Une "école" du numérique largement ouverte aux petites filles. Et pourtant, la fréquentation reste à 70% masculine : "On voit que spontanément les parents vont plutôt inscrire les garçons, comme ils offrent plus de Lego aux garçons et des poupées aux filles, ce sont des stéréotypes inconscients qu'il faut changer".
► Voir le témoignage de Claude Terosier, fondatrice de Magic Makers :
Pour contrer cela, Claude Terosier assure multiplier les références féminines dans sa communication et mettre en avant l'aspect créatif de sa formation.
"Une petite fille pourra créer du code avec des licornes si c'est ça qui lui plaît, elle n'est pas obligée de faire du foot ou des vaisseaux spatiaux", ajoute-elle.
Autre militante, en France, de la présence des femmes dans le secteur des nouvelles technologies, Mathilde de l'Ecotais. Avec le chef cuisinier Thierry Marx, cette réalisatrice a lancé une formation gratuite aux métiers de l'image culinaire. Les stagiaires, de 18 à 28 ans, souvent en échec scolaire ou éloignés de l'emploi, apprennent à devenir photographe ou vidéaste pour les réseaux sociaux, spécialisés dans l'alimentaire et la restauration.

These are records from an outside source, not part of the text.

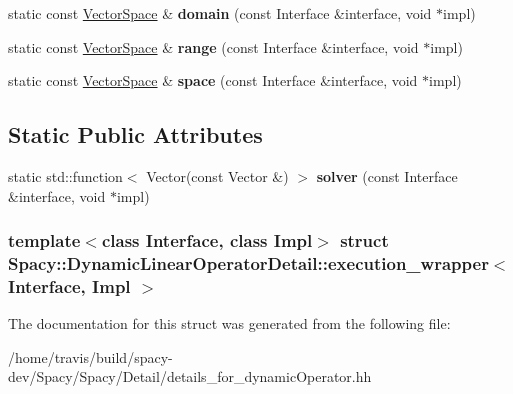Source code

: \begin{DoxyCompactItemize}
\item 
\hypertarget{structSpacy_1_1DynamicLinearOperatorDetail_1_1execution__wrapper_aac8e02a25597693baa71a2d158260c66}{static const \hyperlink{classSpacy_1_1VectorSpace}{\-Vector\-Space} \& {\bfseries domain} (const \-Interface \&interface, void $\ast$impl)}\label{structSpacy_1_1DynamicLinearOperatorDetail_1_1execution__wrapper_aac8e02a25597693baa71a2d158260c66}

\item 
\hypertarget{structSpacy_1_1DynamicLinearOperatorDetail_1_1execution__wrapper_a3a16029a0a0f16cda94ecc3cb46cba58}{static const \hyperlink{classSpacy_1_1VectorSpace}{\-Vector\-Space} \& {\bfseries range} (const \-Interface \&interface, void $\ast$impl)}\label{structSpacy_1_1DynamicLinearOperatorDetail_1_1execution__wrapper_a3a16029a0a0f16cda94ecc3cb46cba58}

\item 
\hypertarget{structSpacy_1_1DynamicLinearOperatorDetail_1_1execution__wrapper_ad4647aace68182fa1c18c4d77c51c779}{static const \hyperlink{classSpacy_1_1VectorSpace}{\-Vector\-Space} \& {\bfseries space} (const \-Interface \&interface, void $\ast$impl)}\label{structSpacy_1_1DynamicLinearOperatorDetail_1_1execution__wrapper_ad4647aace68182fa1c18c4d77c51c779}

\end{DoxyCompactItemize}
\subsection*{\-Static \-Public \-Attributes}
\begin{DoxyCompactItemize}
\item 
\hypertarget{structSpacy_1_1DynamicLinearOperatorDetail_1_1execution__wrapper_a72dc13b21b7c0a221bf9eb64be66da91}{static std\-::function$<$ \-Vector(const \*
\-Vector \&) $>$ {\bfseries solver} (const \-Interface \&interface, void $\ast$impl)}\label{structSpacy_1_1DynamicLinearOperatorDetail_1_1execution__wrapper_a72dc13b21b7c0a221bf9eb64be66da91}

\end{DoxyCompactItemize}
\subsubsection*{template$<$class Interface, class Impl$>$ struct Spacy\-::\-Dynamic\-Linear\-Operator\-Detail\-::execution\-\_\-wrapper$<$ Interface, Impl $>$}



\-The documentation for this struct was generated from the following file\-:\begin{DoxyCompactItemize}
\item 
/home/travis/build/spacy-\/dev/\-Spacy/\-Spacy/\-Detail/details\-\_\-for\-\_\-dynamic\-Operator.\-hh\end{DoxyCompactItemize}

Je me suis bagarrée toute ma vie pour arriver là où je suis. Et j'ai pu constater, assez tard, que c'était plus compliqué pour les femmes d'être dans le silo et de se faire entendre.
Mathilde de l'Ecotais co-fondatrice de Media Social Food
Media Social Food a lancé sa formation à la rentrée 2018. La première promotion comptait six femmes pour deux hommes parmi ses élèves. "On est assez fières de cela, se réjouit Mathilde de l'Ecotais. On l'a fait plus naturellement qu'en cherchant des quotas, certainement parce que, comme je suis une femme, je me suis bagarrée toute ma vie pour arriver là où je suis. Et j'ai pu constater, assez tard, que c'était plus compliqué pour les femmes d'être dans le silo et de se faire entendre."

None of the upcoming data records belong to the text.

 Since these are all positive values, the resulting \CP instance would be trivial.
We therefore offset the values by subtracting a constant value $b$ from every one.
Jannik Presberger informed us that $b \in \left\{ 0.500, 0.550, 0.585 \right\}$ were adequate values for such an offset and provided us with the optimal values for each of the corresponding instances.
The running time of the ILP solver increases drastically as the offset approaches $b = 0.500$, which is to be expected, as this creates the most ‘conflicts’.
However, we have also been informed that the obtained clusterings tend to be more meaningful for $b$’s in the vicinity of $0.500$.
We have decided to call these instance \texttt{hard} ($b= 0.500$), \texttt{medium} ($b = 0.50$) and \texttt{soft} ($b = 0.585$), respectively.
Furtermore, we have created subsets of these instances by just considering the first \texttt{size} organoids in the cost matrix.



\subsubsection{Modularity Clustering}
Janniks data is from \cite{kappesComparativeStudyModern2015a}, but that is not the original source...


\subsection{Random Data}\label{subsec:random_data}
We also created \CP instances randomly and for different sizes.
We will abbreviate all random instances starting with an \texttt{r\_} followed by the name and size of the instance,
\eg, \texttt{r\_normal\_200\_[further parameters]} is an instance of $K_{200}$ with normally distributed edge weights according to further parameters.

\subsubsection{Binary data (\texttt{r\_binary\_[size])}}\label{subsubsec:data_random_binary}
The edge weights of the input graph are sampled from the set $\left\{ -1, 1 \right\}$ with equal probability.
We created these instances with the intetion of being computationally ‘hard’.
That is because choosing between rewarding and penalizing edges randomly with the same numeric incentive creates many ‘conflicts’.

► Voir le témoignage de Mathilde de l'Ecotais, fondatrice de Media Social Food :
Pour elle, le mouvement vers une plus grande mixité est engagé, mais il est lent : "
Il y a une prise de conscience, on commence à en parler. De là à ce qu'on en soit à la parité, loin de là. De là à ce qu'on nous rende la pareille, on est loin de tout cela. Il faut absolument pour nous, pour nos filles, continuer le combat de façon encore plus engagée, je crois".

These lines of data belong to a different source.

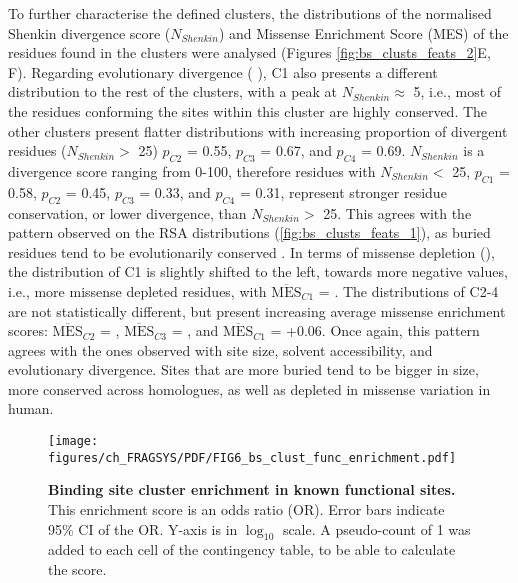 To further characterise the defined clusters, the distributions of the normalised Shenkin divergence score ($N_{Shenkin}$) and Missense Enrichment Score (MES) of the residues found in the clusters were analysed (Figures \ref{fig:bs_clusts_feats_2}E, F). Regarding evolutionary divergence ( ), C1 also presents a different distribution to the rest of the clusters, with a peak at $N_{Shenkin} \approx$ 5, i.e., most of the residues conforming the sites within this cluster are highly conserved. The other clusters present flatter distributions with increasing proportion of divergent residues ($N_{Shenkin} >$ 25) $p_{C2}$ = 0.55, $p_{C3}$ = 0.67, and $p_{C4}$ = 0.69. $N_{Shenkin}$ is a divergence score ranging from 0-100, therefore residues with $N_{Shenkin} <$ 25, $p_{C1}$ = 0.58, $p_{C2}$ = 0.45, $p_{C3}$ = 0.33, and $p_{C4}$ = 0.31, represent stronger residue conservation, or lower divergence, than $N_{Shenkin} >$ 25. This agrees with the pattern observed on the RSA distributions (\autoref{fig:bs_clusts_feats_1}), as buried residues tend to be evolutionarily conserved \cite{CHOTHIA_1986_CONSERVATION, RUSSELL_1994_UNCONSERVATION}. In terms of missense depletion (), the distribution of C1 is slightly shifted to the left, towards more negative values, i.e., more missense depleted residues, with $\overline{\text{MES}}_{C1}$ = . The distributions of C2-4 are not statistically different, but present increasing average missense enrichment scores: $\overline{\text{MES}}_{C2}$ = , $\overline{\text{MES}}_{C3}$ = , and $\overline{\text{MES}}_{C1}$ = +0.06. Once again, this pattern agrees with the ones observed with site size, solvent accessibility, and evolutionary divergence. Sites that are more buried tend to be bigger in size, more conserved across homologues, as well as depleted in missense variation in human.

\begin{figure}[htb!]
    \centering
    \texttt{[image: figures/ch\_FRAGSYS/PDF/FIG6\_bs\_clust\_func\_enrichment.pdf]}
    \caption[Binding site cluster enrichment in known functional sites]{\textbf{Binding site cluster enrichment in known functional sites.} This enrichment score is an odds ratio (OR). Error bars indicate 95\% CI of the OR. Y-axis is in $\log_{10}$ scale. A pseudo-count of 1 was added to each cell of the contingency table, to be able to calculate the score.}
    \label{fig:bs_clusts_enrichment}
\end{figure}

Les initiatives en matière de présence féminine dans la "tech" ne sont pas qu'individuelles. Certaines entreprises ont compris l'intérêt que pouvait leur apporter ce combat, aussi bien en matière de fonctionnement interne que d'image de marque.
Le groupe français La Poste s'est engagé, notamment, dans une série de conférences. La première de ces "Rencontres des Femmes du Numérique" avait lieu précisément à Las Vegas, à l'occasion du CES 2019.
Une machine misogyne ?
Les intervenantes ont raconté leur manière de lutter en faveur de l'intégration de codeuses et autres informaticiennes dans les métiers des nouvelles technologies.
Elles ont aussi souligné les risques engendrés par la sous-représentation des femmes dans le numérique. Notamment la reproduction de certains biais sexistes : la programmation des futures applications d'intelligence artificielle, si elle n'est faite que par des hommes, ne fera que perpétuer un sexisme aujourd'hui uniquement véhiculé par l'être humain. La machine elle-même pourrait devenir misogyne.
Plus largement, à l'été 2018, un collectif regroupant 45 associations et 42 entreprises (parmi lesquelles La Poste mais aussi AccorHotels, Orange ou Air France-KLM) a été lancé. "
Femmes@Numérique" se promet d'investir un million d'euros sur cinq ans pour financer des projets en faveur de la mixité. Un montant relativement faible mais l'initiative est également soutenue par l'Etat français et même l'Education nationale. Une manière de prendre le problème à la racine.